History affirms her truth. When armies marched through ancient cities, when sieges consumed lands, it was always the children who suffered most. Yet, there were rulers like Ashoka the Great of India, who after the carnage of Kalinga renounced conquest and turned instead to mercy, building hospitals and schools. His politics was transformed by humanization, just as Hepburn hoped for—a reminder that true greatness in governance is measured not by territory or power, but by the protection of the most vulnerable.
Her words also rebuke the common tendency of nations to use aid as a weapon, a bargaining tool in the games of diplomacy. When food, medicine, or shelter is withheld until it serves political advantage, the sacred duty to protect life is betrayed.
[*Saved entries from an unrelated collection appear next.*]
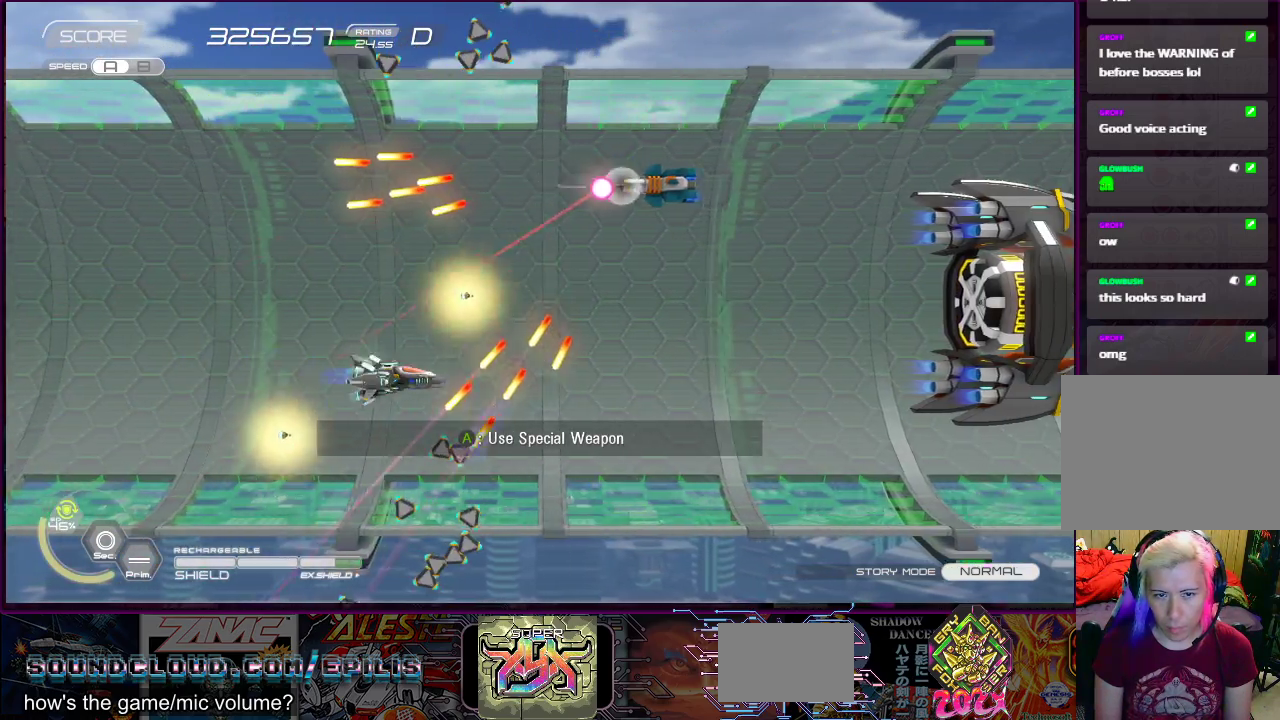
{"buttons": ["SQUARE"], "right_stick": "center", "events": [[33, "DPAD_RIGHT", "up"], [50, "CROSS", "up"], [50, "DPAD_DOWN", "up"], [233, "DPAD_RIGHT", "down"], [233, "DPAD_UP", "down"], [317, "DPAD_RIGHT", "up"], [333, "DPAD_LEFT", "down"], [383, "DPAD_UP", "up"], [483, "DPAD_LEFT", "up"]]}
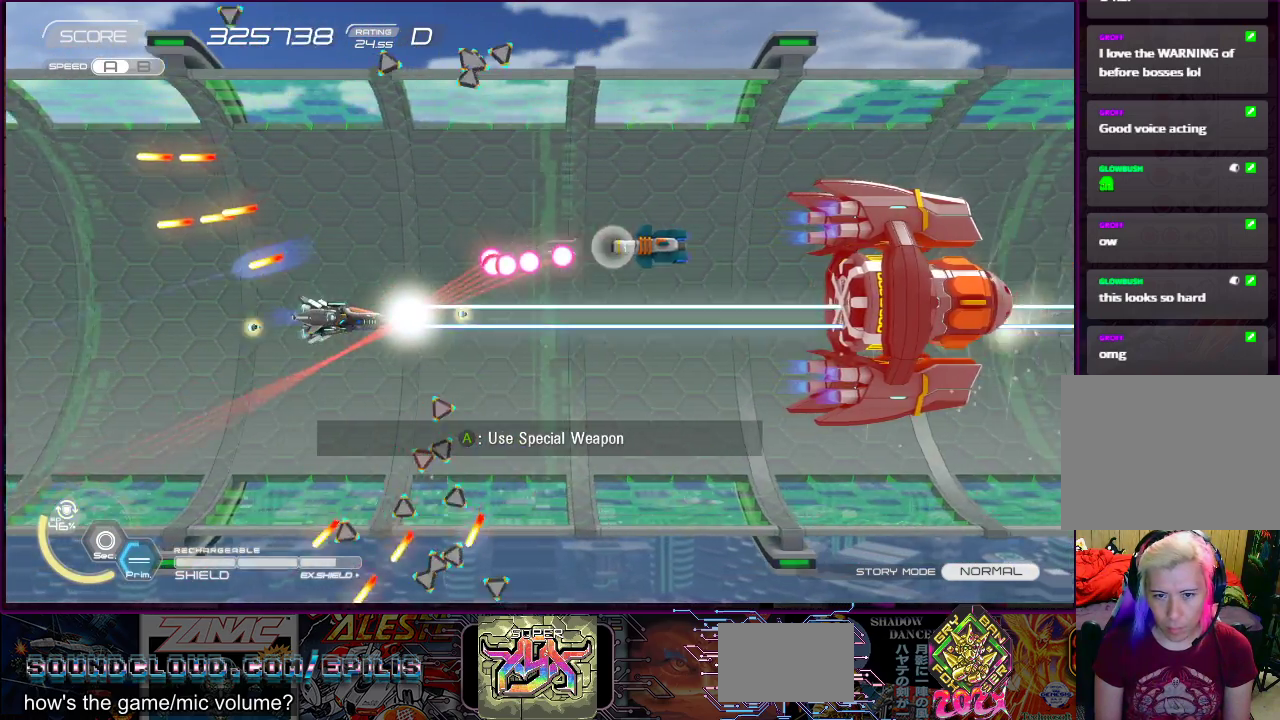
{"buttons": ["SQUARE", "DPAD_UP", "DPAD_LEFT"], "right_stick": "center", "events": [[117, "DPAD_LEFT", "down"], [117, "DPAD_UP", "down"], [217, "DPAD_LEFT", "up"], [233, "DPAD_UP", "up"], [433, "DPAD_LEFT", "down"], [433, "DPAD_UP", "down"]]}
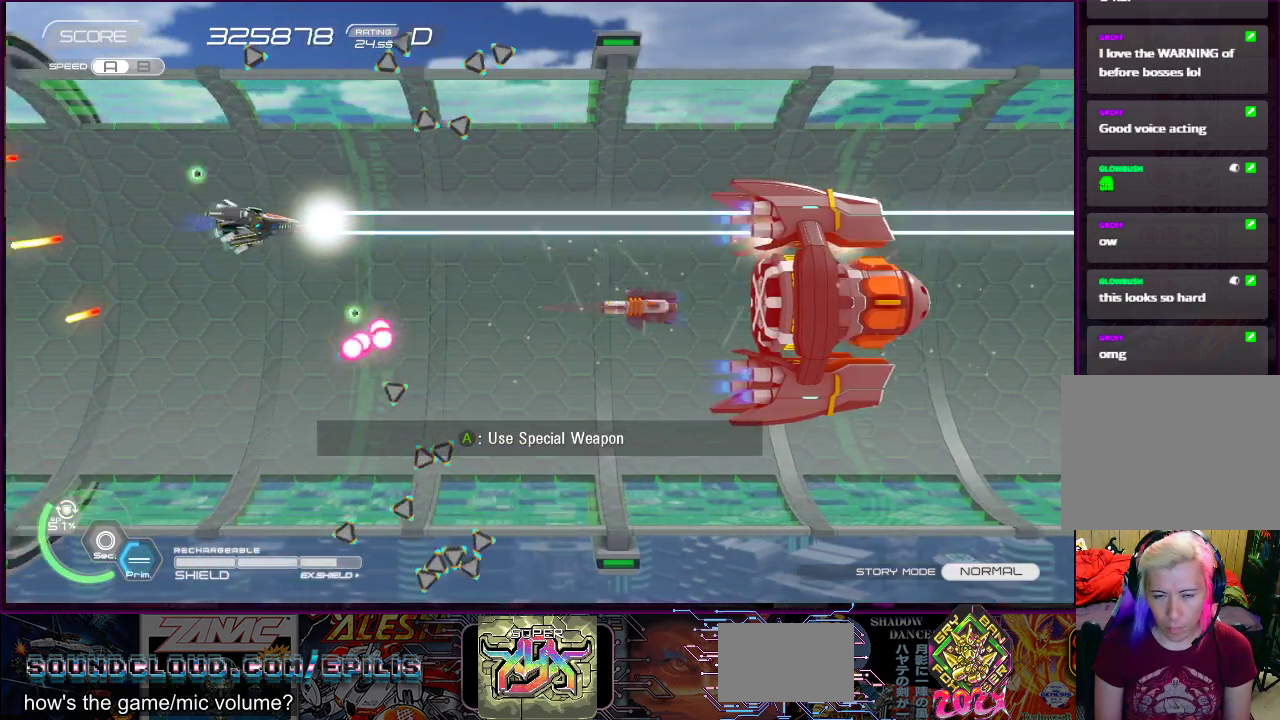
{"buttons": ["SQUARE", "DPAD_UP", "DPAD_LEFT"], "right_stick": "center", "events": [[17, "DPAD_UP", "up"], [50, "DPAD_LEFT", "up"], [133, "DPAD_DOWN", "down"], [200, "DPAD_LEFT", "down"], [233, "DPAD_DOWN", "up"], [250, "DPAD_UP", "down"], [317, "DPAD_LEFT", "up"], [317, "DPAD_UP", "up"], [483, "DPAD_LEFT", "down"], [483, "DPAD_UP", "down"]]}
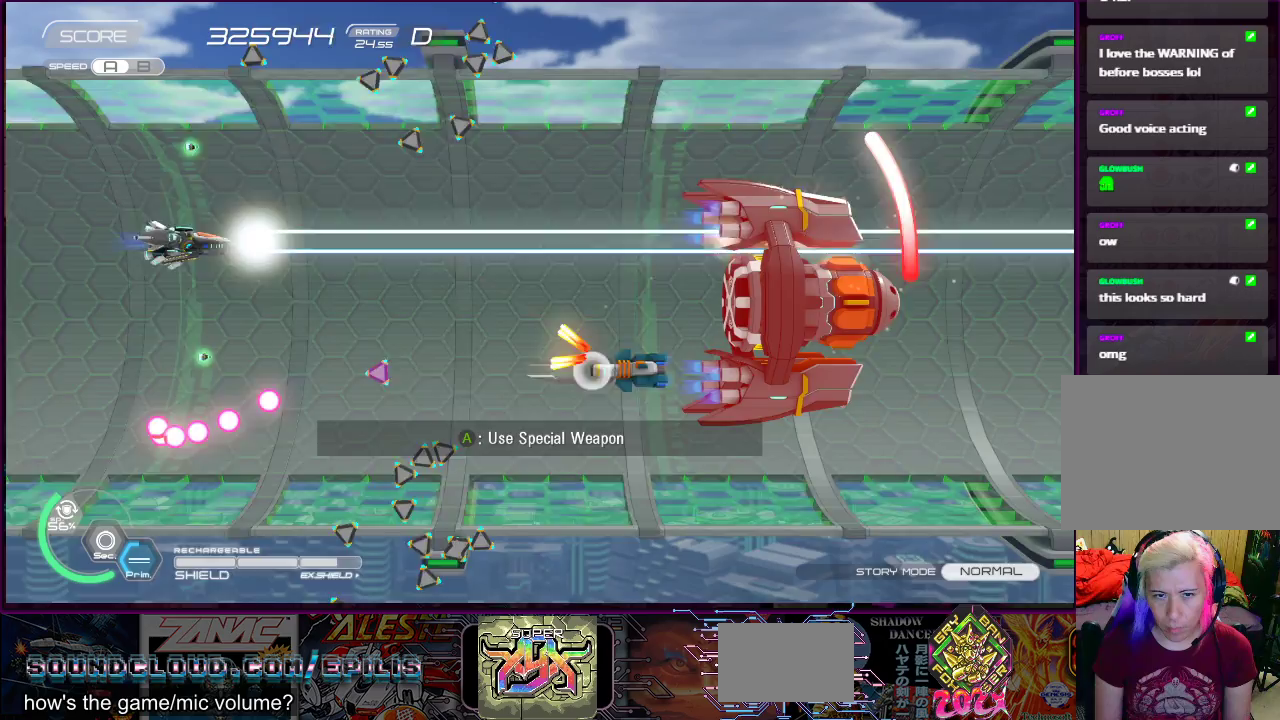
{"buttons": ["SQUARE", "DPAD_DOWN", "DPAD_LEFT"], "right_stick": "center", "events": [[33, "DPAD_LEFT", "up"], [67, "DPAD_RIGHT", "down"], [183, "DPAD_UP", "up"], [233, "DPAD_RIGHT", "up"], [333, "DPAD_DOWN", "down"], [333, "DPAD_LEFT", "down"]]}
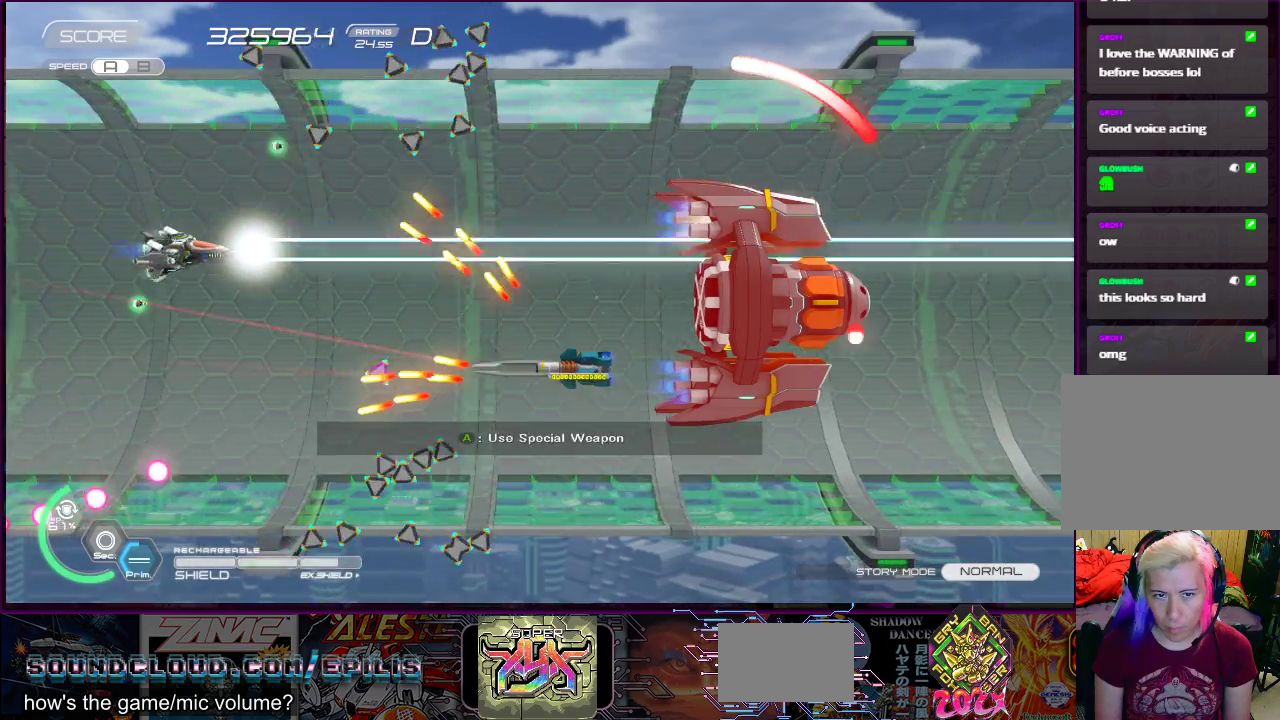
{"buttons": ["CROSS", "SQUARE"], "right_stick": "center", "events": [[33, "DPAD_LEFT", "up"], [117, "DPAD_DOWN", "up"], [217, "DPAD_DOWN", "down"], [217, "DPAD_LEFT", "down"], [283, "DPAD_DOWN", "up"], [300, "CROSS", "down"], [317, "DPAD_UP", "down"], [383, "DPAD_LEFT", "up"], [417, "DPAD_UP", "up"]]}
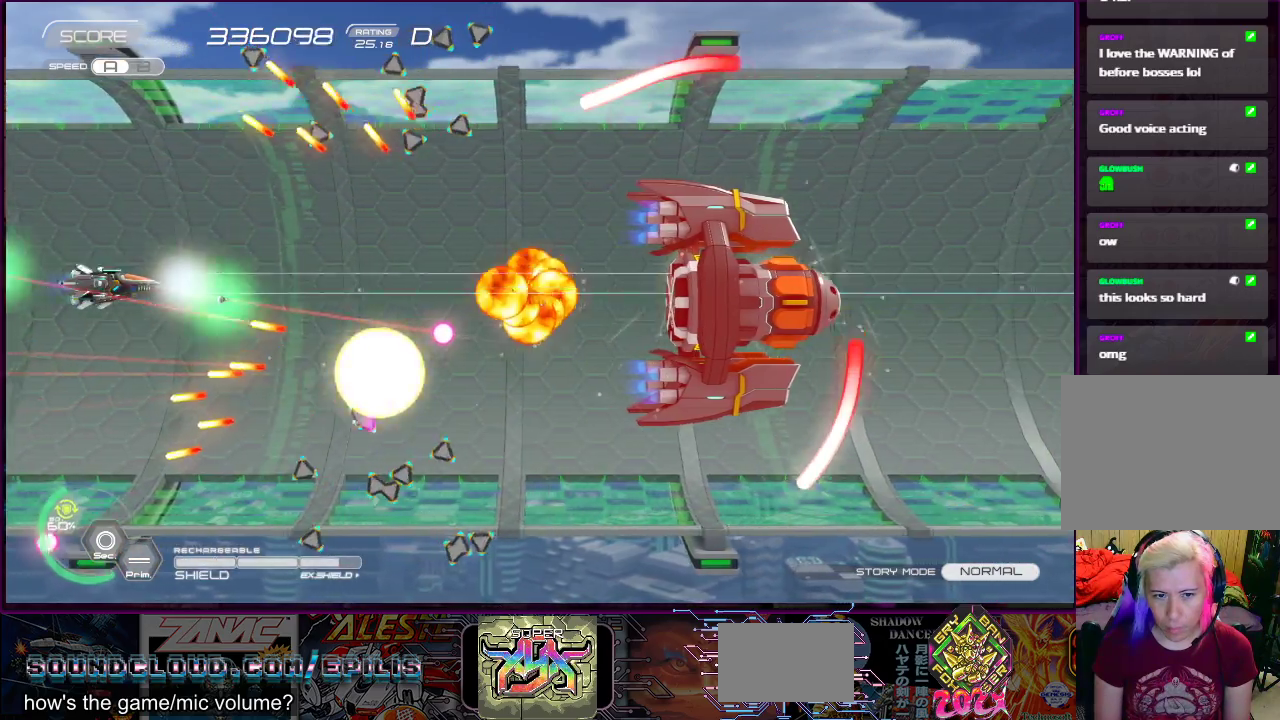
{"buttons": ["CROSS", "SQUARE", "DPAD_RIGHT"], "right_stick": "center", "events": [[17, "DPAD_RIGHT", "down"], [100, "DPAD_DOWN", "down"], [133, "DPAD_LEFT", "down"], [133, "DPAD_RIGHT", "up"], [183, "DPAD_DOWN", "up"], [233, "DPAD_UP", "down"], [350, "DPAD_LEFT", "up"], [367, "DPAD_RIGHT", "down"], [450, "DPAD_UP", "up"]]}
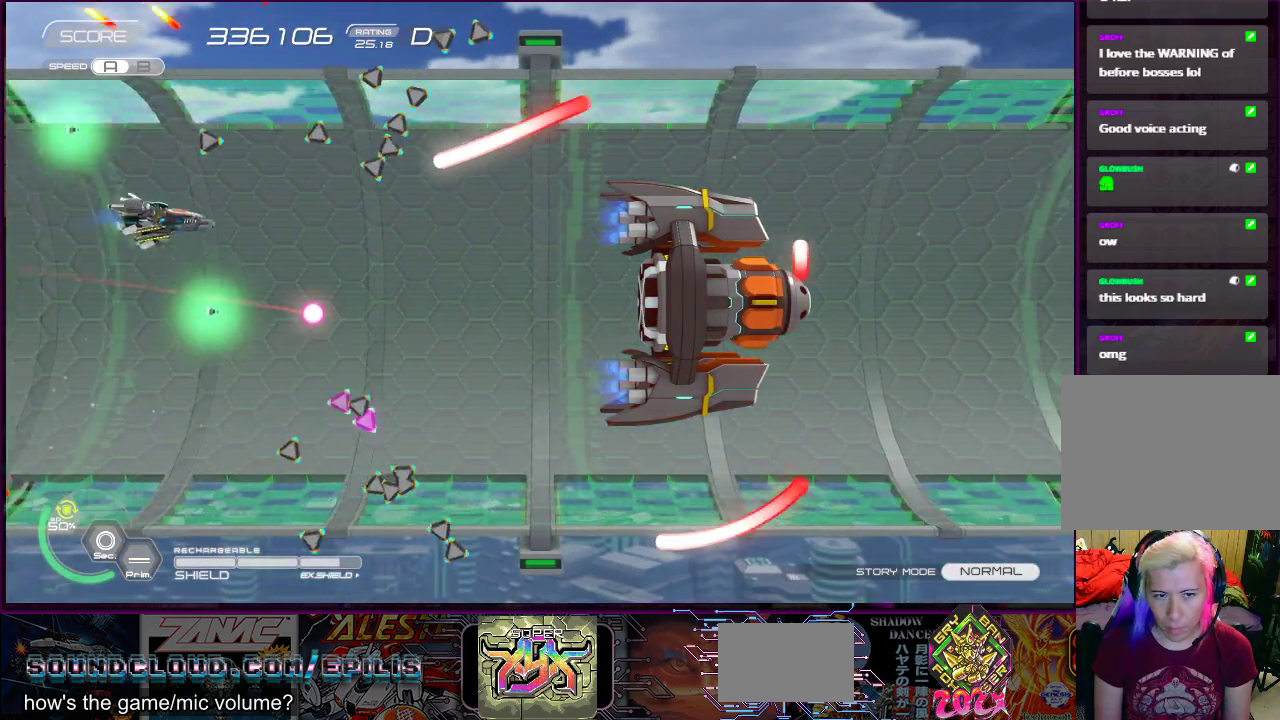
{"buttons": ["SQUARE", "DPAD_DOWN"], "right_stick": "center", "events": [[167, "DPAD_DOWN", "down"], [167, "DPAD_LEFT", "down"], [167, "DPAD_RIGHT", "up"], [417, "CROSS", "up"], [483, "DPAD_LEFT", "up"]]}
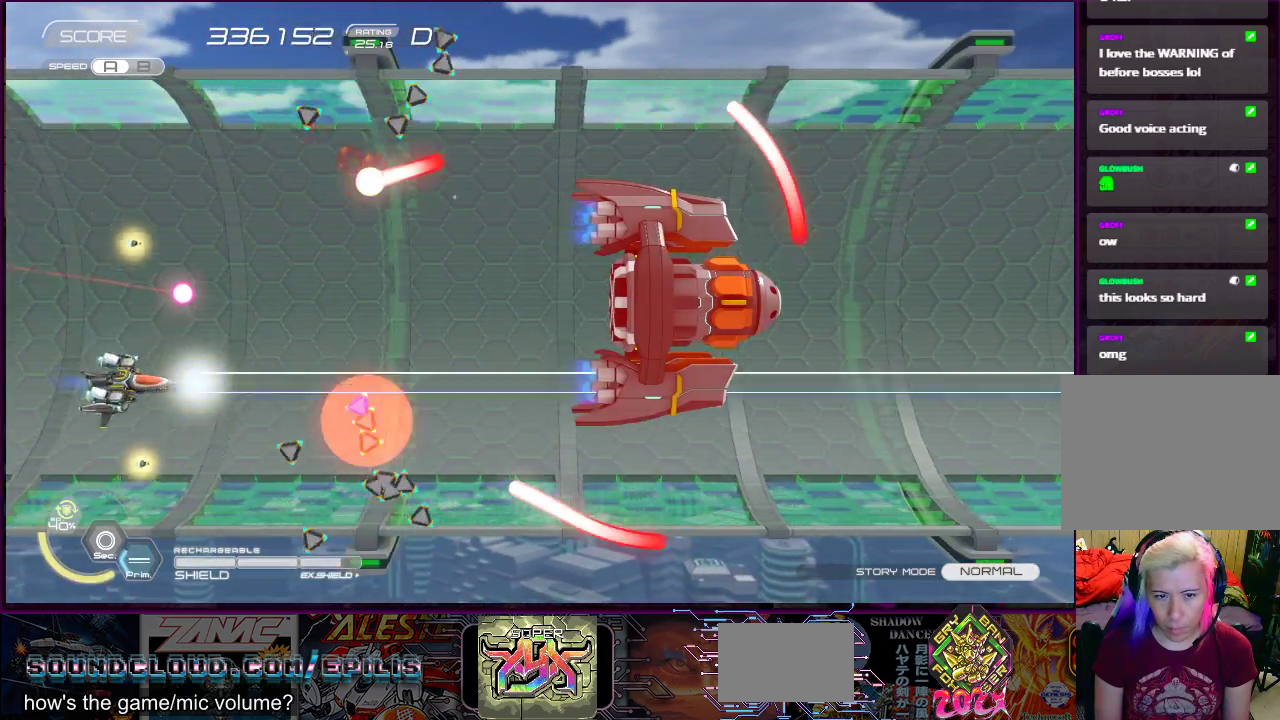
{"buttons": ["SQUARE"], "right_stick": "center", "events": [[67, "DPAD_RIGHT", "down"], [150, "DPAD_DOWN", "up"], [267, "DPAD_RIGHT", "up"], [267, "DPAD_UP", "down"], [433, "DPAD_RIGHT", "down"], [483, "DPAD_RIGHT", "up"], [483, "DPAD_UP", "up"]]}
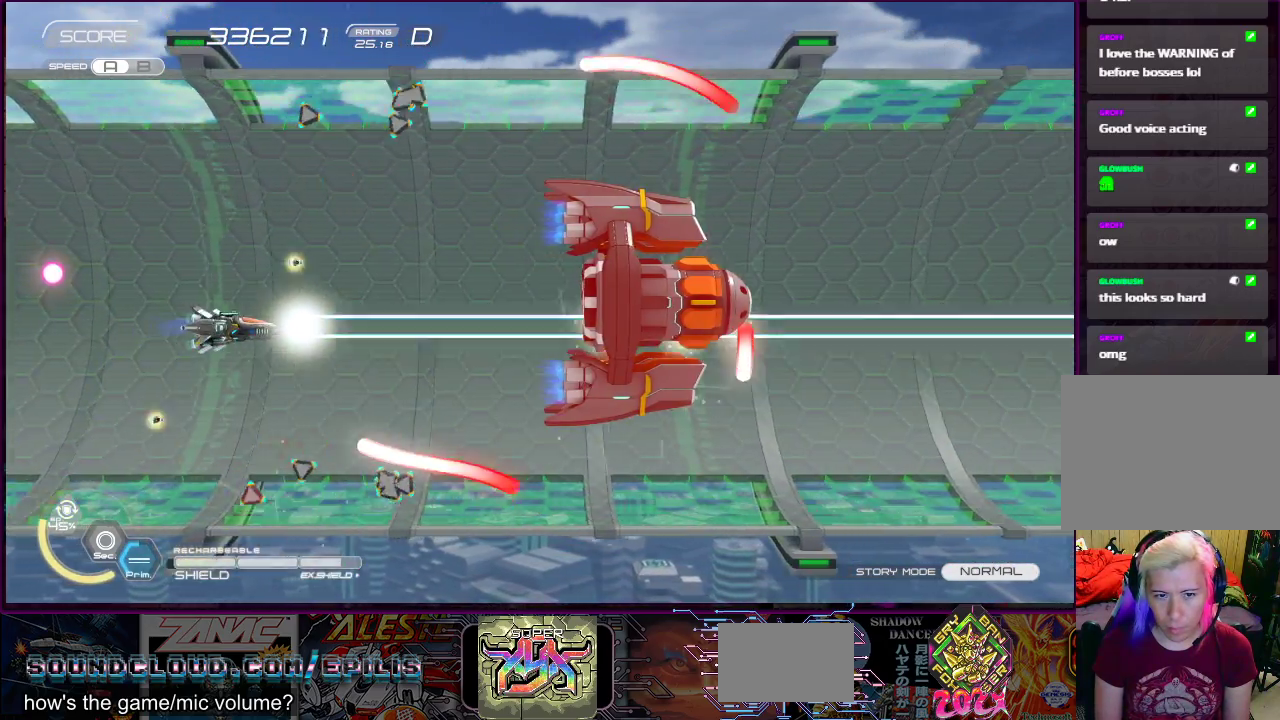
{"buttons": ["SQUARE", "DPAD_UP", "DPAD_LEFT"], "right_stick": "center", "events": [[100, "DPAD_UP", "down"], [117, "DPAD_LEFT", "down"], [267, "DPAD_LEFT", "up"], [283, "DPAD_UP", "up"], [467, "DPAD_LEFT", "down"], [467, "DPAD_UP", "down"]]}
Hepburn insists that compassion must precede calculation, that politics must bow to humanity, not humanity to politics. Only then can statesmanship rise above cynicism and be redeemed by love.
So let the future take this teaching to heart: the measure of a just society is not in its armies, its riches, or its monuments, but in the faces of its children. Where they are fed, sheltered, and taught, there civilization flourishes. Where they are abandoned, no flag, no empire, no ideology can justify the ruin. To humanize politics is to remember always that the purpose of power is service, and the highest service is to protect the innocent.